Unaccustomed Earth - Jhumpa Lahiri [20]
“I’m sorry we haven’t seen your new apartment,” she said to her father. “Adam doesn’t have any vacation for a while. But we’ll come after the baby’s born.”
“There is nothing to see there. Just a TV and a sofa and my things. There is no space for all of you to stay. Not like here.”
“I’d like to see it anyway,” she said. “We can stay in a hotel.”
“There is no need, Ruma. No need to travel all that way, just to see an apartment,” her father said. “You are a mother now,” he added. “No need to drag your children.”
“But that’s what you and Ma did, taking us to India all those times.”
“We had no alternative. Our parents weren’t willing to travel. But I will come here again to see you,” he said, looking approvingly into the distance and taking a sip of his tea. “I like this place.”
“My dad’s planting flowers in the backyard,” she told Adam that night on the phone.
“Does he plan to be around to take care of them?”
His flippancy irritated her, and she felt defensive on her father’s behalf. “I don’t know.”
“It’s Thursday, Ruma. How long are you going to torture yourself?”
She didn’t feel tortured any longer. She had planned to tell Adam this, but now she changed her mind. Instead she said, “I want to wait a few more days. Make sure everyone gets along.”
“For God’s sake, Ruma,” Adam said. “He’s your father. You’ve known him all your life.”

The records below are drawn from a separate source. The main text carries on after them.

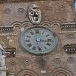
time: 6:16
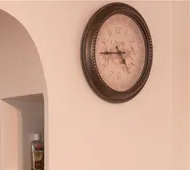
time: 4:44
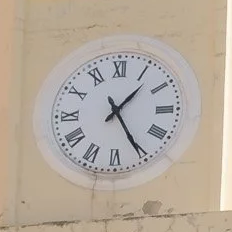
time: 1:25
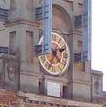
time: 4:34
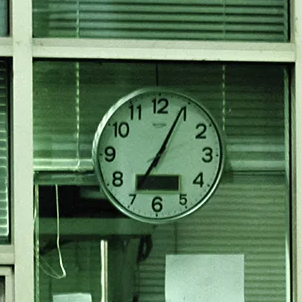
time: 7:04
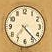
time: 7:23
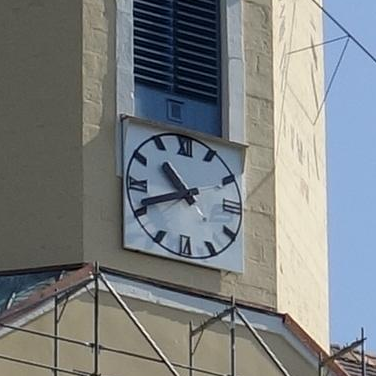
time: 10:41
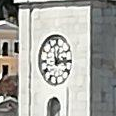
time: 12:13
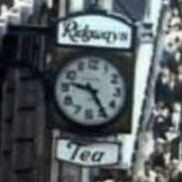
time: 9:24
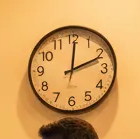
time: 2:00
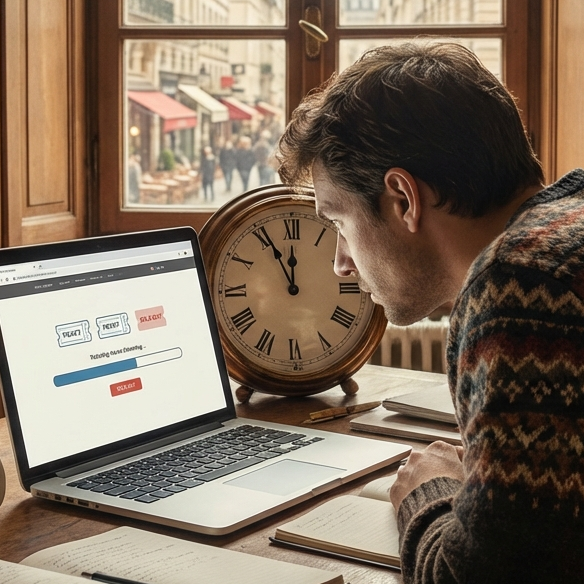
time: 11:55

And yet, until now, she had not known certain things about him. She had not known how self-sufficient he could be, how helpful, to the point where she had not had to wash a dish since he’d arrived. At dinner he was flexible, appreciating the grilled fish and chicken breasts she began preparing after the Indian food ran out, making do with a can of soup for lunch. But it was Akash who brought out a side of her father that surprised Ruma most. In the evenings her father stood beside her in the bathroom as she gave Akash his bath, scrubbing the caked-on dirt from his elbows and knees. He helped put on his pajamas, brush his teeth, and comb back his soft damp hair. When Akash had fallen asleep one afternoon on the living-room carpet, her father made sure to put a pillow under his head, drape a cotton blanket over his body. By now Akash insisted on being read to at night by her father, sleeping downstairs in her father’s bed.
The first night Akash slept with her father she went downstairs to make sure he’d fallen asleep. She saw a sliver of light under her father’s door and heard the sound of his voice, reading Green Eggs and Ham. She imagined them both under the covers, their heads reclining against the pillows, the book between them, Akash turning the pages as her father read. It was obvious that her father did not know the book by heart, as she did, that he was encountering it for the first time in his life. He read awkwardly, pausing between the sentences, his voice oddly animated as it was not in ordinary speech. Still, his effort touched her, and as she stood by the door she realized that for the first time in his life her father had fallen in love. She was about to knock and tell her father that it was past Akash’s bedtime, that he should turn out the light. But she stopped herself, returning upstairs, briefly envious of her own son.
The garden was coming along nicely. It was a futile exercise, he knew. He could not picture his daughter or his son-in-law caring for it properly, noticing what needed to be done. In weeks, he guessed, it would be overgrown with weeds, the leaves chewed up by slugs. Then again, perhaps they would hire someone to do the job. He would have preferred to put in vegetables, but they required more work than flowers. It was a modest planting, some slow-growing myrtle and phlox under the trees, two azalea bushes, a row of hostas, a clematis to climb one of the posts of the porch, and in honor of his wife, a small hydrangea. In a plot behind the kitchen, unable to resist, he also put in a few tomatoes, along with some marigolds and impatiens; there was just time for a small harvest to come in by the fall.